日本地球惑星科学連合2019年大会

講演情報

[E] Eveningポスター発表

セッション記号 A (大気水圏科学) » A-GE 地質環境・土壌環境

[A-GE28] 地質媒体における物質移動,物質循環と環境評価

2019年5月30日(木) 17:15 〜 18:30 ポスター会場 (幕張メッセ国際展示場 8ホール)

コンビーナ:小島 悠揮(岐阜大学工学部)、濱本 昌一郎(東京大学大学院農学生命科学研究科)、斎藤 広隆(東京農工大学大学院農学研究院)、森 也寸志(岡山大学大学院環境生命科学研究科)

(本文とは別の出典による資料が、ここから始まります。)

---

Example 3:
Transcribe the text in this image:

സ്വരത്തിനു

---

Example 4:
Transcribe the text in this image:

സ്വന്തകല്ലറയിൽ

[AGE28-P02] フィリピン・コルディリエーラの棚田の保全に関わる土壌環境特性

*黒住 知代1森 也寸志2宗村 広昭2Milagros How3 (1.岡山大学環境理工学部、2.岡山大学大学院環境生命科学研究科、3.Universal Harvester Incorporated)

キーワード:棚田、耕盤、フィリピン、世界遺産

フィリピンのルソン島北部に位置するコルディリェーラの棚田群は,水源涵養や農地という意味から地域の物質循環と食料生産に貢献している.また,世界遺産に指定されており,文化遺産としての保全が望まれているが,崩落の危機にさらされており,自然科学的にそのメカニズムを明らかにし,効率的な保全が新たに望まれている.本研究では,現地調査と土壌の分析を行い,棚田の崩落と保全に関わる因子を抽出することを試みた.仮説として,棚田は物理的な水貯留構造物であり,棚田一枚あたりの深さと重さが不安定性を生み出すと考えた.バナウェー市を中心にViewDeck, Bangaan,Hapaoについて調査したところ,所々において,棚田の田面水に腐敗又は発酵臭があり,耕盤層が深めに計測された.また,現地浸透試験ではガスの発生があり,透水係数が低い又は計測不能になることがあった.有機物の過剰投入によってガスが発生し,土粒子の沈降・圧密が不十分で耕盤が安定せず,貯留水分が大きく崩落のリスクを抱えていると推定された.有機物の投入は肥沃土を高め収量を増やすことに貢献するが,湛水を基本とする水田管理では土壌環境・水質悪化の原因にもなりうるため棚田の保全と稲の収量のバランスの見極めが必要であると考えられた.